Importance and benefits of algae in circular bioeconomy

  • Algae grow fast which is remarkable point to convert sunlight, carbon dioxide and nutrients into organic matter (biomass) to produce a large number of sustainable bioproducts
  • Algae reduce our dependency on petrochemicals by sequester CO2, and create carbon-neutral industries
  • Algae are relatively simple to culture: they need light, water and basic nutrients, not complex growth media formulations and tightly controlled environmental conditions
  • Algae offer significantly higher productivity per unit land area than all crop plants. The production efficiency of microalgae can be considered as outstanding, since the conversion of solar energy to chemical energy by fixing CO2 in microalgae is ten times greater than in terrestrial plants
  • For achieving economic and environmental sustainability, microalgae are produced on non-arable land, in seawater or even in wastewater, reducing freshwater consumption and removing competition with food production, which is environmentally sustainable
  • Aquatic biorefining is another example of function of advanced biorefineries with the potential to contribute to circular bioeconomy
  • Algae support some global target for sustainability and providing solutions to mitigate the effects of climate change
  • Growth of an algae-based circular bioeconomy will provide clean, green and sustainable industries and opportunities for new supply network in manufacture, clean energy and ecological functions
  • Using microalgae in aquaculture industries and cultivating algal biomass from waste nutrients, is a circular economy solution to limit the impact of agricultural and organic waste management on the environment by reducing nutrient pollution, greenhouse gases emission, and the requirement for land use (deforestation)
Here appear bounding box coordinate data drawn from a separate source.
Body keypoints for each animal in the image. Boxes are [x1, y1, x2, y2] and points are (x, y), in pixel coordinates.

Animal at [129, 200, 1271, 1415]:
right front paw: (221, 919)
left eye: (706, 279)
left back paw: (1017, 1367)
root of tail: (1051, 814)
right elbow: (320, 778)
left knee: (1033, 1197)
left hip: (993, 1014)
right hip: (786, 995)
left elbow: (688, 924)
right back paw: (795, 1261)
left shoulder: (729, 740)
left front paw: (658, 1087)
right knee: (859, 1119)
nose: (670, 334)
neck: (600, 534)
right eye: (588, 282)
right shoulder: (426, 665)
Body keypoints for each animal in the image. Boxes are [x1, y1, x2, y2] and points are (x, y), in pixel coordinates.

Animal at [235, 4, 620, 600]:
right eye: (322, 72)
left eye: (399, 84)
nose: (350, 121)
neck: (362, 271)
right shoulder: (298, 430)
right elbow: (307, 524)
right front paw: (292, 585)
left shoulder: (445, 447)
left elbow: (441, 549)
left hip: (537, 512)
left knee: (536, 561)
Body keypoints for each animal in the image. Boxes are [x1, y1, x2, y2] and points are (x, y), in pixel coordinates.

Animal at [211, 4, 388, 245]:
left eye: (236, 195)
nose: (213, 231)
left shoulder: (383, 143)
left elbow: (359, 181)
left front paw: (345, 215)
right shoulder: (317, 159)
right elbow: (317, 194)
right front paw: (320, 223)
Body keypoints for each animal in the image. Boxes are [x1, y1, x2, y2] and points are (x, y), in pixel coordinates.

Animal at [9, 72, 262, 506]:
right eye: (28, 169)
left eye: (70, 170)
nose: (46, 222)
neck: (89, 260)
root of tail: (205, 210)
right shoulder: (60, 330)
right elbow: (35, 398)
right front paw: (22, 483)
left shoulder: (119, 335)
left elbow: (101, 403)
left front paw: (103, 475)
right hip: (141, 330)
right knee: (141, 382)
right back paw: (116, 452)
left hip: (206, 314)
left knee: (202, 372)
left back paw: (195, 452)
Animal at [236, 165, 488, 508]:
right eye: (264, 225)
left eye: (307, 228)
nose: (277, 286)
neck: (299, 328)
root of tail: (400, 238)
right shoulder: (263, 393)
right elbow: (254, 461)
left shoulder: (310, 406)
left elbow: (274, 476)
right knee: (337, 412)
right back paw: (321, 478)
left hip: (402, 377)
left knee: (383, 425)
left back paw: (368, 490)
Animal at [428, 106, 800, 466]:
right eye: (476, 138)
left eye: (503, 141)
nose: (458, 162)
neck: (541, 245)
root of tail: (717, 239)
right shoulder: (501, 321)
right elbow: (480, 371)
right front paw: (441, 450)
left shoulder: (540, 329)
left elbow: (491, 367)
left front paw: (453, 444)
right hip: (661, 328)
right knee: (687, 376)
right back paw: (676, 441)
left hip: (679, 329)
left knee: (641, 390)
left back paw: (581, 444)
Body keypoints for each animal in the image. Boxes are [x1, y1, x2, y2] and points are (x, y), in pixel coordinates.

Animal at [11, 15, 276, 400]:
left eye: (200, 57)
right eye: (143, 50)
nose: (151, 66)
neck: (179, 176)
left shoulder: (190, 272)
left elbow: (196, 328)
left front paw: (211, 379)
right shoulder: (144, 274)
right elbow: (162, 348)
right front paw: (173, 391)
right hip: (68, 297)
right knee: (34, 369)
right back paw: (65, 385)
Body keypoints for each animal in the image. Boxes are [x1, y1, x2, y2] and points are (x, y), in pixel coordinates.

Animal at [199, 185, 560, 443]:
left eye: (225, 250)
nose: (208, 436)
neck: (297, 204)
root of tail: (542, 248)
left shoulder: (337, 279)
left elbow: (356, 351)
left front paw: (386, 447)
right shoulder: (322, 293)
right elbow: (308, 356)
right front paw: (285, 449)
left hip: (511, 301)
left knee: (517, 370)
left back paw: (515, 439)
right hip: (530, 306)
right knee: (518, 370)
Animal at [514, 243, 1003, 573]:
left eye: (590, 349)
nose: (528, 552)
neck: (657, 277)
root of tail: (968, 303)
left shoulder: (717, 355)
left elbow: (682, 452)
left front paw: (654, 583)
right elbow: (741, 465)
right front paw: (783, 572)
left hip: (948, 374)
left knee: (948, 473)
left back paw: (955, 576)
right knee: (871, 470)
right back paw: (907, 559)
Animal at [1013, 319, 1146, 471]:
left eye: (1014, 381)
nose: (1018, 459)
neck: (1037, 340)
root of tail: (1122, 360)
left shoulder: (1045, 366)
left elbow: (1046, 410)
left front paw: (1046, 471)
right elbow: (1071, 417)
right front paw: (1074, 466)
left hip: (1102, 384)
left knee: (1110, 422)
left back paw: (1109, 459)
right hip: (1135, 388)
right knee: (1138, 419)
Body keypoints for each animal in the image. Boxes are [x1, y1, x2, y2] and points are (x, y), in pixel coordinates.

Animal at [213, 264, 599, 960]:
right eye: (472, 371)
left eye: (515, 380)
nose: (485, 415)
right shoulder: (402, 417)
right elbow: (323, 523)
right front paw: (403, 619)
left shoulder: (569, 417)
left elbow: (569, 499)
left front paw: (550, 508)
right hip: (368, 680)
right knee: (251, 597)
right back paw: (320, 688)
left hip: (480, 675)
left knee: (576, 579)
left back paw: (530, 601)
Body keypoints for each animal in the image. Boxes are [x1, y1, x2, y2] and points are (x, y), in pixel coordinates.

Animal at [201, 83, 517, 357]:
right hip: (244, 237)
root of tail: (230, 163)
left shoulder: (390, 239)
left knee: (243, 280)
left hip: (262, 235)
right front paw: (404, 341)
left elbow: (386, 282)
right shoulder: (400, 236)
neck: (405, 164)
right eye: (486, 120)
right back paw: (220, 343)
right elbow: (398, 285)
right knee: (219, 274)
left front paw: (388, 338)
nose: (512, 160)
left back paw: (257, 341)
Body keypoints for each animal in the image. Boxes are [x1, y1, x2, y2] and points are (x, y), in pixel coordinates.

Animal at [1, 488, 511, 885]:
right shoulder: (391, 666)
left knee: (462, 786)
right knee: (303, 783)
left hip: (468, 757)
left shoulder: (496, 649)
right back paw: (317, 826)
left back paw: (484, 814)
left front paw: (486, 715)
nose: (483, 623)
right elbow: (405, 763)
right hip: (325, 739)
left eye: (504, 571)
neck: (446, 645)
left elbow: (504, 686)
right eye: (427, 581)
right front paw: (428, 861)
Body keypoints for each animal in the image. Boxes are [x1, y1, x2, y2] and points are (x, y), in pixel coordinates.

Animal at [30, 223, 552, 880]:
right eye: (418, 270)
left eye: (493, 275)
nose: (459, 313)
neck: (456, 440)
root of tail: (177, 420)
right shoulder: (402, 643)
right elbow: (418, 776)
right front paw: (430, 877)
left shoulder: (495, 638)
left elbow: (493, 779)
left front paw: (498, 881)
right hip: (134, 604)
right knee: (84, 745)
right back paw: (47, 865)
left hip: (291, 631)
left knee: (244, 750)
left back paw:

  • Algae play an important role to have an environmentally friendly society by producing a vast array of natural and sustainable components and products including proteins, pigments, fatty acids, and bioplastics and so on.


  1. Stiles, W.A.V.; Styles, D.; Chapman, S.P.; Esteves, S.; Bywater, A.; Melville, L.; Silkina, A.; Lupatsch, I.; Grunewald, G.F.; Lovitt, R.; Chalner, T.; Bull, A.; Morris, C.; Llewllyn, C.A. Using microalgae in the circular economy to valorize anaerobic digestate: challenges and opportunities. Bioresour technol 2018, 26, 732-742.